▶ **TASK INSTRUCTIONS**
Format each line of the rows below as a Markdown table with two columns, No. and Line, numbering the lines in order and skipping any blank ones. Leave the pictures out of the table.
────────────────────────────────────────
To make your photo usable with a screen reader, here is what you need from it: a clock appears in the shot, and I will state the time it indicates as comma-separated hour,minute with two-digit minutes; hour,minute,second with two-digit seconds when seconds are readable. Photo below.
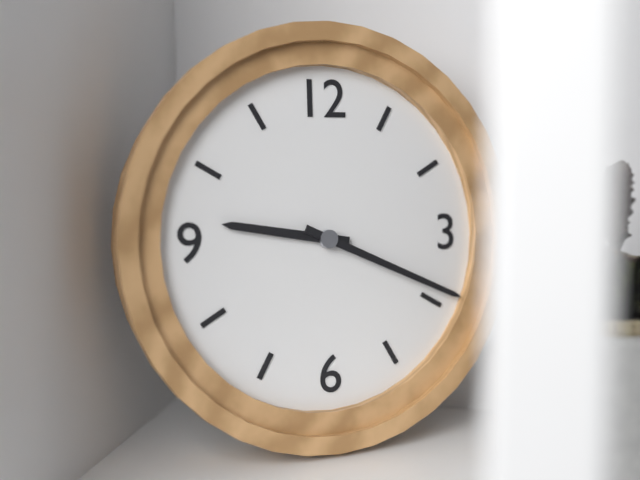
9,19
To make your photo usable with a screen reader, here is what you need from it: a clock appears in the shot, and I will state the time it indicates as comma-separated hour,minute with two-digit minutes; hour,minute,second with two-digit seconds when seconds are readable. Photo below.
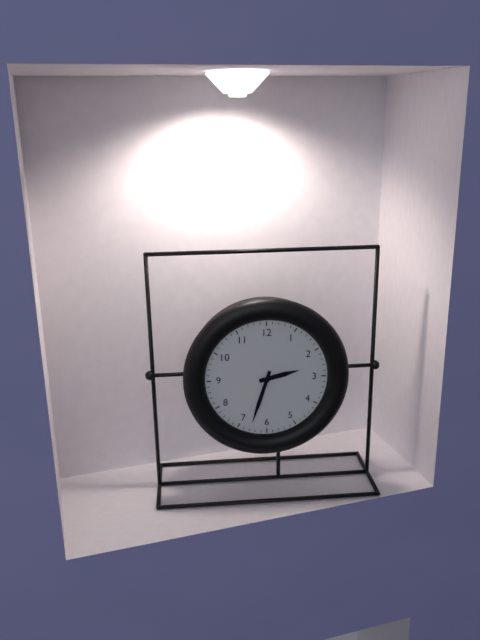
2,33
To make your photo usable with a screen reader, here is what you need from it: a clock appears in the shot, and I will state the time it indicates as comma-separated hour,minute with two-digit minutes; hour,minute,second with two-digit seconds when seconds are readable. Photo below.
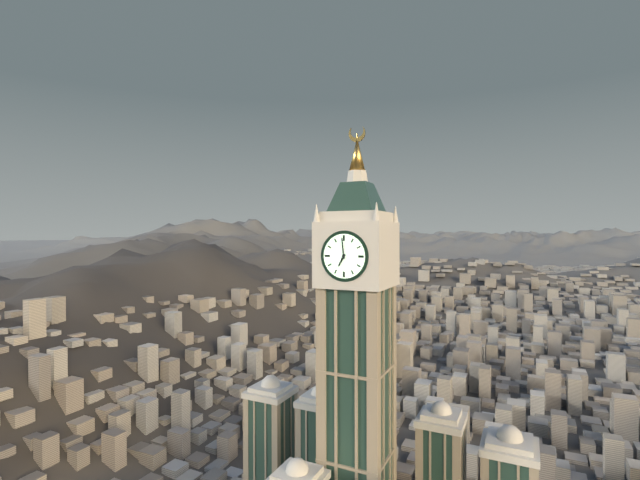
6,59
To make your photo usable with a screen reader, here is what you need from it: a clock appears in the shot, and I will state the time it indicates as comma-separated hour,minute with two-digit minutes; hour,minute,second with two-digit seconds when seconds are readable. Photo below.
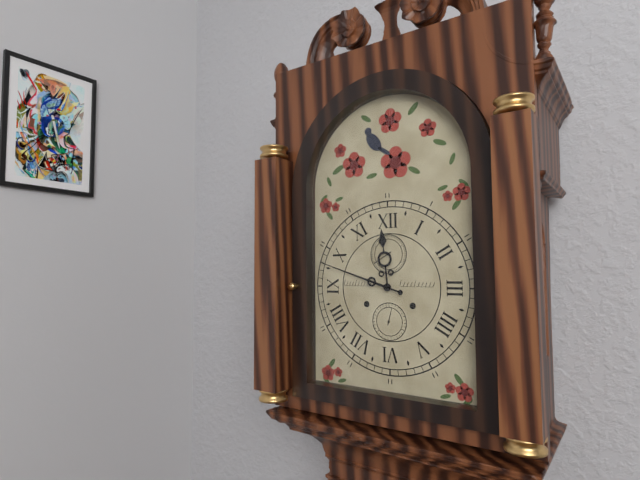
11,48
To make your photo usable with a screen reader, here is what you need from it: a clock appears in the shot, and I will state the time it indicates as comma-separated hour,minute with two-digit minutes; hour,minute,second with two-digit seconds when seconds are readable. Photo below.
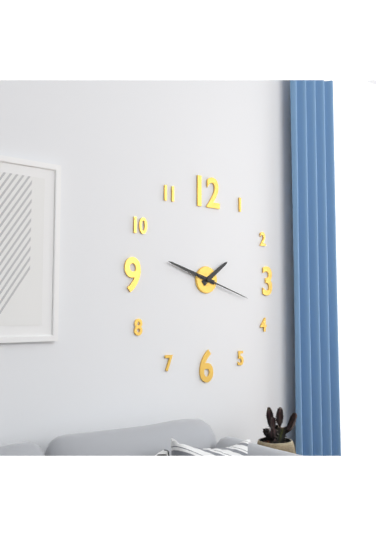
1,48,18
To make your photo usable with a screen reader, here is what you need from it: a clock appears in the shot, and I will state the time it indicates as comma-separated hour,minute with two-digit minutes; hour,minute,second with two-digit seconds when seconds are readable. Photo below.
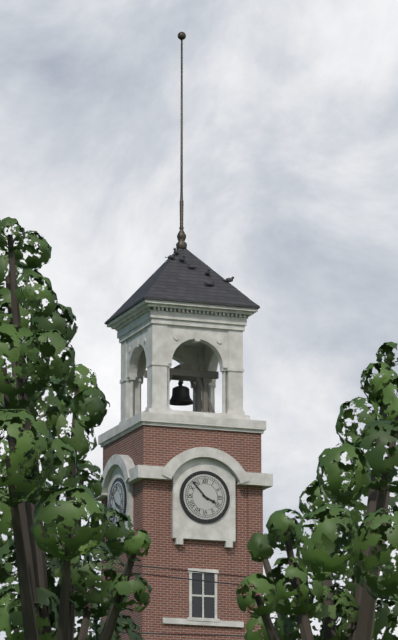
3,53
────────────────────────────────────────
▶ **TASK SOLUTION**
| No. | Line |
|---|---|
| 1 | To make your photo usable with a screen reader, here is what you need from it: a clock appears in the shot, and I will state the time it indicates as comma-separated hour,minute with two-digit minutes; hour,minute,second with two-digit seconds when seconds are readable. Photo below. |
| 2 | 9,19 |
| 3 | To make your photo usable with a screen reader, here is what you need from it: a clock appears in the shot, and I will state the time it indicates as comma-separated hour,minute with two-digit minutes; hour,minute,second with two-digit seconds when seconds are readable. Photo below. |
| 4 | 2,33 |
| 5 | To make your photo usable with a screen reader, here is what you need from it: a clock appears in the shot, and I will state the time it indicates as comma-separated hour,minute with two-digit minutes; hour,minute,second with two-digit seconds when seconds are readable. Photo below. |
| 6 | 6,59 |
| 7 | To make your photo usable with a screen reader, here is what you need from it: a clock appears in the shot, and I will state the time it indicates as comma-separated hour,minute with two-digit minutes; hour,minute,second with two-digit seconds when seconds are readable. Photo below. |
| 8 | 11,48 |
| 9 | To make your photo usable with a screen reader, here is what you need from it: a clock appears in the shot, and I will state the time it indicates as comma-separated hour,minute with two-digit minutes; hour,minute,second with two-digit seconds when seconds are readable. Photo below. |
| 10 | 1,48,18 |
| 11 | To make your photo usable with a screen reader, here is what you need from it: a clock appears in the shot, and I will state the time it indicates as comma-separated hour,minute with two-digit minutes; hour,minute,second with two-digit seconds when seconds are readable. Photo below. |
| 12 | 3,53 |